September 2, 2005 marked the last day Henry Glover was last seen alive. Patricia Glover, sister of Henry Glover, claimed that “…my brother and another friend said that they was going out to get some help, and you know, get some water and some food and stuff and- and he never made it back.
”. Glover was shot in the chest, while picking up stolen goods at an algiers strip mall. Glover’s brother, Edward King hailed down a passing car to drive them to a hospital, but the driver, Will Tanner, feared Glover would not make it and decided to take them to Habans Elementary School to receive medical attention for Glover, who still had a pulse. The NOPD SWAT team had turned this school into an armed encampment, where “…members of this unit would gather for their daily orders, often assigned to go on looter patrol.
”. Quickly, both King and Tanner were put in handcuffs. Infuriated, King states ‘You all not helping my brother. Whoever killed him, I’m going to kill them,’, and afterwards the two were severely beaten. One of the police officers drove off in Will’s car, in which Glover’s body was still in the backseat. After a couple days, Istvan Balogh, a private security consultant, discovered a completely burned vehicle, in which he found a dead body that was disintegrated, and a skull that had a bullet wound. It was later uncovered that NOPD officer David Warren had shot Glover.
On September 4, 2005, two lives were taken on the Danziger Bridge. After hearing that police were under fire near the bridge and calls for assistance, a team of officers drove to the scene and opened fire. Both 17-year-old Jame Brissete and 40-year-old Ronald Madison, a mentally disabled man who was shot in the back and repeatedly kicked as he was dying, were killed that day. Former NOPD Officer Kevin Diel said “he radio just came alive with people screaming, gunshots in the background.” A total of six people were shot by the police that day. A federal investigation of the incident found that none of the civilians were shot that day were armed.

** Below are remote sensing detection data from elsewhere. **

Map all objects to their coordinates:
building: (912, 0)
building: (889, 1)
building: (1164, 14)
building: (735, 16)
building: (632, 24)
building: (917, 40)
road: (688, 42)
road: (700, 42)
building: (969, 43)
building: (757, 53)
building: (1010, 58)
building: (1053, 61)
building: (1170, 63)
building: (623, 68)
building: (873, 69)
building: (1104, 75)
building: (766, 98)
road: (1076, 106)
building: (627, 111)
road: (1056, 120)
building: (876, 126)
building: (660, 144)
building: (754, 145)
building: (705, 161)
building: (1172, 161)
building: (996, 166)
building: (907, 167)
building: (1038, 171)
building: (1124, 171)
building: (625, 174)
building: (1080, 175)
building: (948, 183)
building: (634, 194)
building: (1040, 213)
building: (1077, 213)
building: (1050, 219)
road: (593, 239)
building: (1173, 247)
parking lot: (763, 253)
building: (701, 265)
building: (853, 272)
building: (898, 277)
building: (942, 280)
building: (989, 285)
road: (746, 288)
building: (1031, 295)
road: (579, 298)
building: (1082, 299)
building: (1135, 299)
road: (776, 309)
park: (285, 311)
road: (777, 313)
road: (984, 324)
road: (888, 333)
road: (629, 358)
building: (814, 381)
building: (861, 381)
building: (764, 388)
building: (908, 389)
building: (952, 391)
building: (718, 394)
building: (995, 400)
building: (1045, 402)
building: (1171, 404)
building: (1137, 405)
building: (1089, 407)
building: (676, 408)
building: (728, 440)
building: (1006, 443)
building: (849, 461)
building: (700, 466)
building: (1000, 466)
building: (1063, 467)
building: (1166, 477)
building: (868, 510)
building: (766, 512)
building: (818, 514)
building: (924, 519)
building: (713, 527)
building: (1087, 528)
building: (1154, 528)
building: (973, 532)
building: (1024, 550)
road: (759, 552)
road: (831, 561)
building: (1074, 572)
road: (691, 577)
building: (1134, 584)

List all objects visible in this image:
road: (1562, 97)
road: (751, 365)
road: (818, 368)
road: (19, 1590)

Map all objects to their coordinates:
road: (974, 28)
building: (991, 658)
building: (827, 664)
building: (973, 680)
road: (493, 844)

The days following Hurricane Katrina, were full of violence, discrimination, secrets, and death. The NOYD denied reports of police shootings of the day Glover died. Not until years later did the unfinished police report pop up stating that there had been a shooting in which Officer David Warren was involved. Warren claimed that he opened fire because he feared for his life after hearing a truck being driven erratically and feeling threatened by the men, outside the police substation, located on the second floor of the strip mall. It also stated that Glover was already dead in the backseat and that both Tanner and King were not cooperating with the officers, and although the report mentions them being handcuffed, it never mentions the beating the received. It was later discovered that the same person who wrote the report on Glover’s case had also signed off on the incident on Danziger Bridge. After the federal investigation following the Danziger Bridge case, “federal prosecutors now say there’s no evidence the police were under threat. In fact, the police were firing on unarmed civilians, Katrina survivors searching for food and medicine.”. Laura Maggi, The Times-Picayune reported, stated “A lieutenant told the officers involved in the shooting to get their stories straight. There were secret meetings held. One man is accused of getting a gun from his house and filing it into the court record as being a gun that was used by civilians on the bridge that day.”.
Although some police officers of the New Orleans Police Department acted appropriately and professionally regardless of all the chaos happening around them, there are many who took the disaster as an opportunity to unleash their true feelings towards the African American community. Following the investigation, five police officers were charged with eleven federal civil right violations regarding the Danziger Bridge. Prosecutors charged David Warren of murder of Henry Glover. They also charged Dwayne Scheuermann for the beatings of King and Tanner, as well as setting fire to Will Tanner’s car with Henry Glover’s body in the back seat. Many others knew about Glover being shot but kept it hidden, and were thus charged for lying to the FBI. These officers although were given sentences to serve time in prison, it will never amount to having their life taken away for unjustified cause.